Smooth strand orchid

Scientific classification
- Kingdom: Plantae
- Clade: Tracheophytes
- Clade: Angiosperms
- Clade: Monocots
- Order: Asparagales
- Family: Orchidaceae
- Subfamily: Epidendroideae
- Genus: Bulbophyllum
- Species: B. lageniforme
- Binomial name: Bulbophyllum lageniforme F.M.Bailey
- Synonyms: Adelopetalum lageniforme (F.M.Bailey) D.L.Jones & M.A.Clem.; Bulbophyllum adenocarpum Schltr.;

= Bulbophyllum lageniforme =

- Genus: Bulbophyllum
- Species: lageniforme
- Authority: F.M.Bailey
- Synonyms: Adelopetalum lageniforme (F.M.Bailey) D.L.Jones & M.A.Clem., Bulbophyllum adenocarpum Schltr.

Species of orchid

Bulbophyllum lageniforme, commonly known as the smooth strand orchid, is a species of epiphytic or lithophytic orchid that is endemic to tropical North Queensland. It has flattened, pale green, grooved, clump-forming pseudobulbs, stiff, dark green leaves and up to four cream-coloured or pale green flowers with a pink labellum. It usually grows on shrubs, trees and rocks in highland rainforest.

==Description==
Bulbophyllum lageniforme is an epiphytic or lithophytic herb with clump-forming, flattened, pale green, grooved pseudobulbs 7-10 mm long and 6-10 mm wide. The leaves are narrow oblong, thin but stiff, 50-100 mm long and 5-8 mm wide. Up to four bell-shaped, cream-coloured or pale green, rarely pink flowers 6-7 mm long and 3-5 mm wide are arranged a thread-like flowering stem 40-70 mm long. The dorsal sepals is egg-shaped, 7-9 mm long and 2-3 mm wide, the lateral sepals 7-9 mm long and 5-6 mm wide. The petals are lance-shaped to egg-shaped, 5-6 mm long and 2 mm wide. The labellum is pink, thick and fleshy, about 6 mm long and 3.5 mm wide.

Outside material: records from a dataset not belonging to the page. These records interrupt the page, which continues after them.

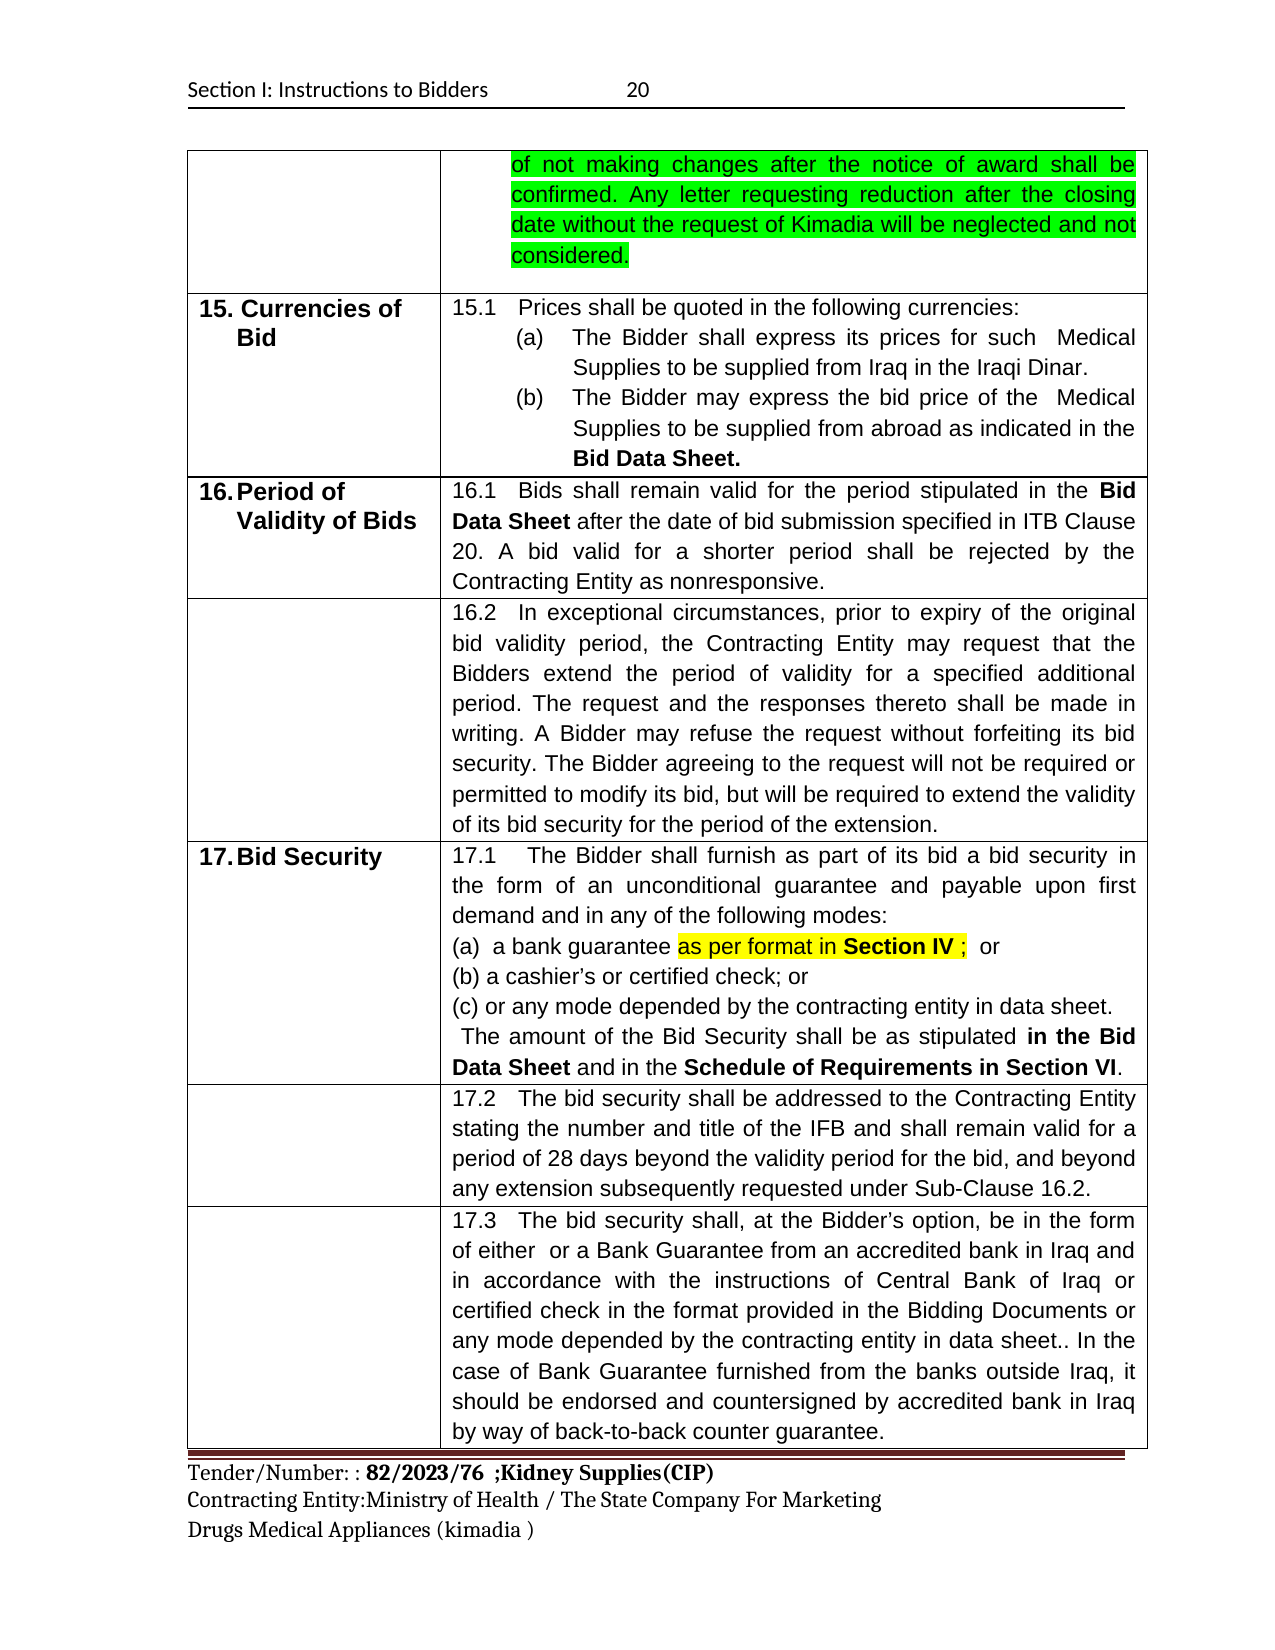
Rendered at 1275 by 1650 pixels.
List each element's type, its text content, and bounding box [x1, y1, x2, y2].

table_cell 16. Period of Validity of Bids [188, 478, 440, 598]
table_cell [188, 151, 440, 293]
table_cell 17.1 The Bidder shall furnish as part of its bid a bid security in the form of an unconditional guarantee and payable upon first demand and in any of the following modes: (a) a bank guarantee as per format in Section IV ; or (b) a cashier’s or certified check; or (c) or any mode depended by the contracting entity in data sheet. The amount of the Bid Security shall be as stipulated in the Bid Data Sheet and in the Schedule of Requirements in Section VI. [441, 842, 1147, 1084]
table_cell 17.3 The bid security shall, at the Bidder’s option, be in the form of either or a Bank Guarantee from an accredited bank in Iraq and in accordance with the instructions of Central Bank of Iraq or certified check in the format provided in the Bidding Documents or any mode depended by the contracting entity in data sheet.. In the case of Bank Guarantee furnished from the banks outside Iraq, it should be endorsed and countersigned by accredited bank in Iraq by way of back-to-back counter guarantee. [441, 1207, 1147, 1448]
table_cell [188, 599, 440, 841]
table_cell 17.2 The bid security shall be addressed to the Contracting Entity stating the number and title of the IFB and shall remain valid for a period of 28 days beyond the validity period for the bid, and beyond any extension subsequently requested under Sub-Clause 16.2. [441, 1085, 1147, 1206]
table_cell 15. Currencies of Bid [188, 294, 440, 476]
table_cell 17. Bid Security [188, 842, 440, 1084]
table_cell 15.1 Prices shall be quoted in the following currencies: (a) The Bidder shall express its prices for such Medical Supplies to be supplied from Iraq in the Iraqi Dinar. (b) The Bidder may express the bid price of the Medical Supplies to be supplied from abroad as indicated in the Bid Data Sheet. [441, 294, 1147, 476]
table_cell [188, 1207, 440, 1448]
table_cell [188, 1085, 440, 1206]
table_cell 16.2 In exceptional circumstances, prior to expiry of the original bid validity period, the Contracting Entity may request that the Bidders extend the period of validity for a specified additional period. The request and the responses thereto shall be made in writing. A Bidder may refuse the request without forfeiting its bid security. The Bidder agreeing to the request will not be required or permitted to modify its bid, but will be required to extend the validity of its bid security for the period of the extension. [441, 599, 1147, 841]
table_cell 16.1 Bids shall remain valid for the period stipulated in the Bid Data Sheet after the date of bid submission specified in ITB Clause 20. A bid valid for a shorter period shall be rejected by the Contracting Entity as nonresponsive. [441, 478, 1147, 598]
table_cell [441, 151, 1147, 293]
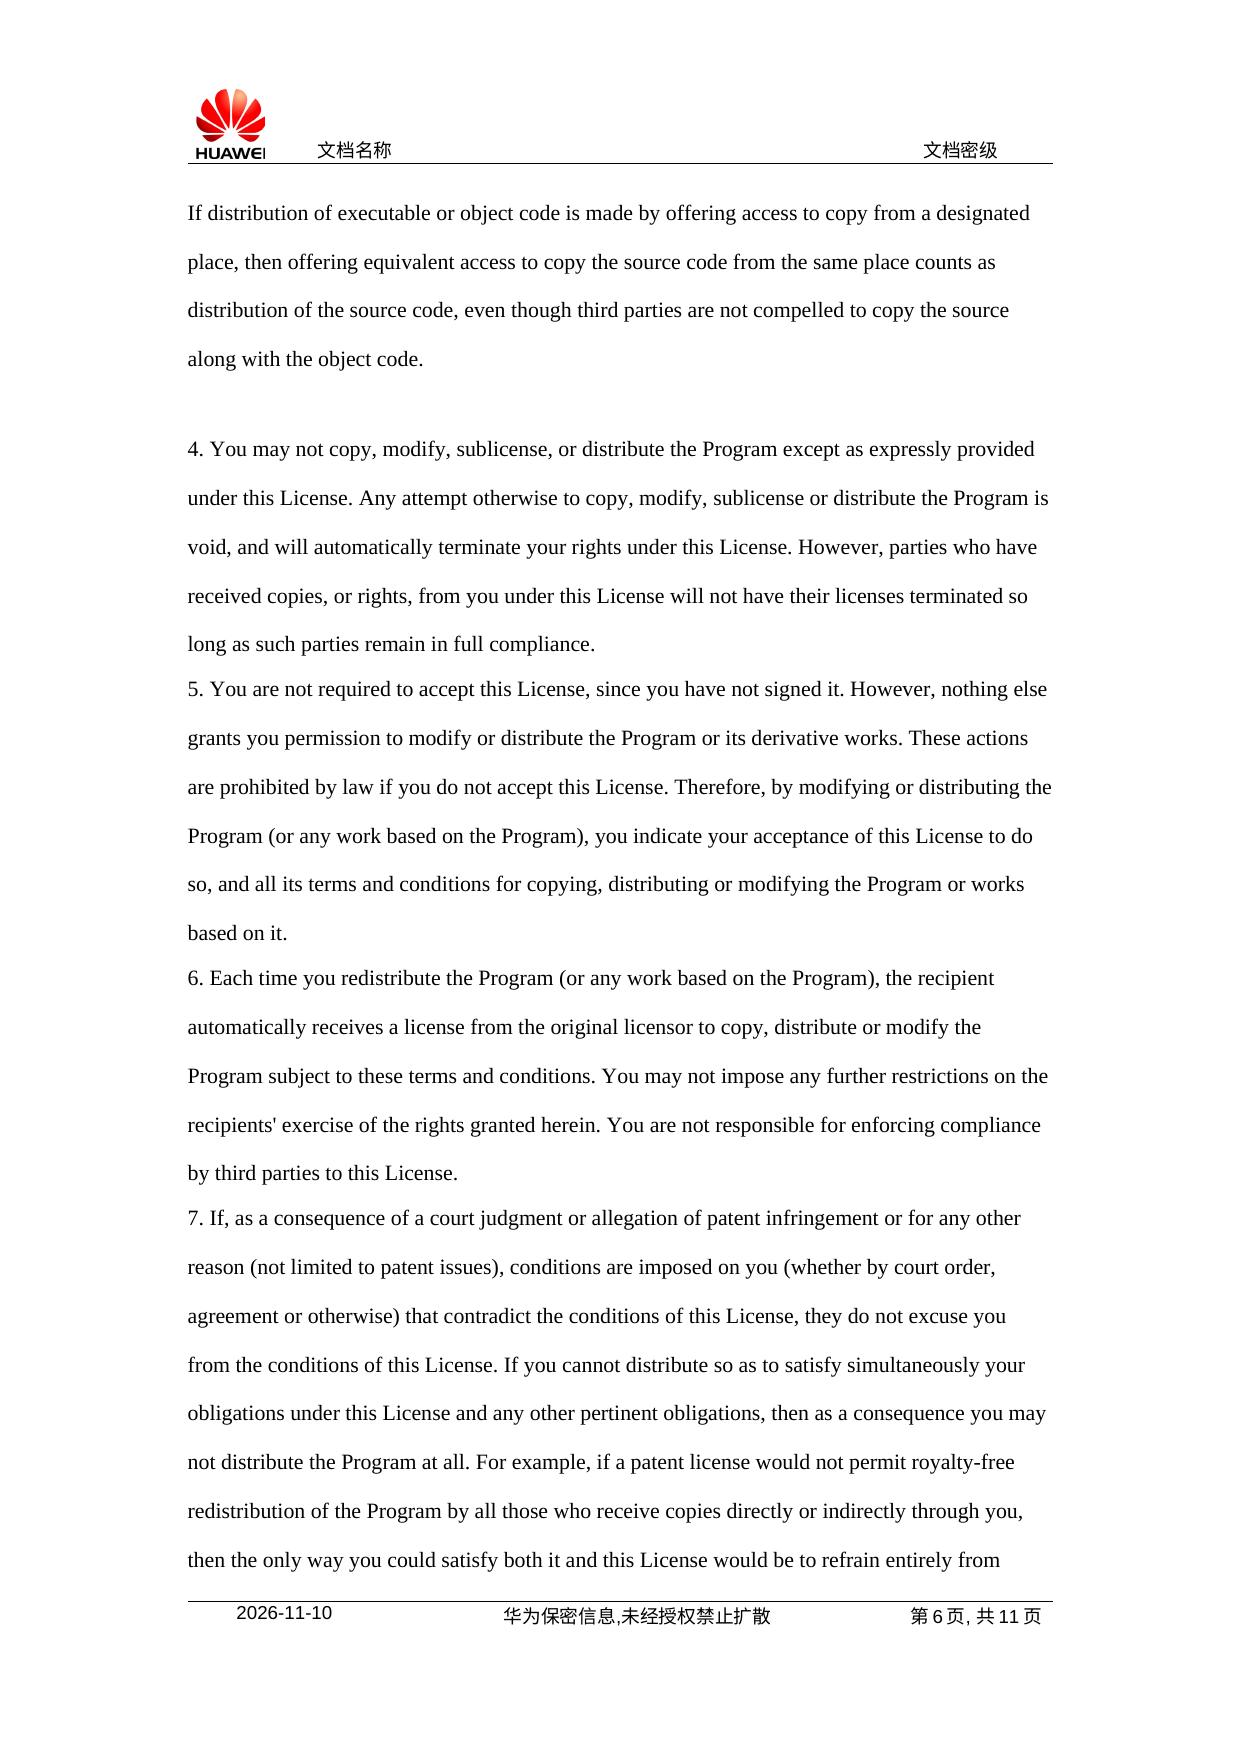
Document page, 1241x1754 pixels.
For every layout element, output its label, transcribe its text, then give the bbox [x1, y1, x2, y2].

text 4. You may not copy, modify, sublicense, or distribute the Program except as expressly provided under this License. Any attempt otherwise to copy, modify, sublicense or distribute the Program is void, and will automatically terminate your rights under this License. However, parties who have received copies, or rights, from you under this License will not have their licenses terminated so long as such parties remain in full compliance. [187, 433, 1053, 660]
text 7. If, as a consequence of a court judgment or allegation of patent infringement or for any other reason (not limited to patent issues), conditions are imposed on you (whether by court order, agreement or otherwise) that contradict the conditions of this License, they do not excuse you from the conditions of this License. If you cannot distribute so as to satisfy simultaneously your obligations under this License and any other pertinent obligations, then as a consequence you may not distribute the Program at all. For example, if a patent license would not permit royalty-free redistribution of the Program by all those who receive copies directly or indirectly through you, then the only way you could satisfy both it and this License would be to refrain entirely from distribution of the Program. [187, 1202, 1053, 1576]
text 6. Each time you redistribute the Program (or any work based on the Program), the recipient automatically receives a license from the original licensor to copy, distribute or modify the Program subject to these terms and conditions. You may not impose any further restrictions on the recipients' exercise of the rights granted herein. You are not responsible for enforcing compliance by third parties to this License. [187, 962, 1053, 1189]
text 5. You are not required to accept this License, since you have not signed it. However, nothing else grants you permission to modify or distribute the Program or its derivative works. These actions are prohibited by law if you do not accept this License. Therefore, by modifying or distributing the Program (or any work based on the Program), you indicate your acceptance of this License to do so, and all its terms and conditions for copying, distributing or modifying the Program or works based on it. [187, 673, 1053, 949]
picture [196, 89, 265, 159]
text If distribution of executable or object code is made by offering access to copy from a designated place, then offering equivalent access to copy the source code from the same place counts as distribution of the source code, even though third parties are not compelled to copy the source along with the object code. [187, 196, 1053, 375]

Flowering occurs between November and February.

==Taxonomy and naming==
Bulbophyllum lageniforme was first formally described in 1904 by Frederick Manson Bailey and the description was published in the Queensland Agricultural Journal from a specimen collected near the summit of Mount Bellenden Ker. The specific epithet (lageniforme) is derived from the Latin words lagena meaning "a large jar or bottle with handles and a narrow neck" and forma meaning "shape", "figure" or "model".

==Distribution and habitat==
The smooth strand orchid grows on trees and rocks in rainforest and in sheltered places in drier forests. It occurs between the Mount Finnigan and the headwaters of the Tully River in Queensland.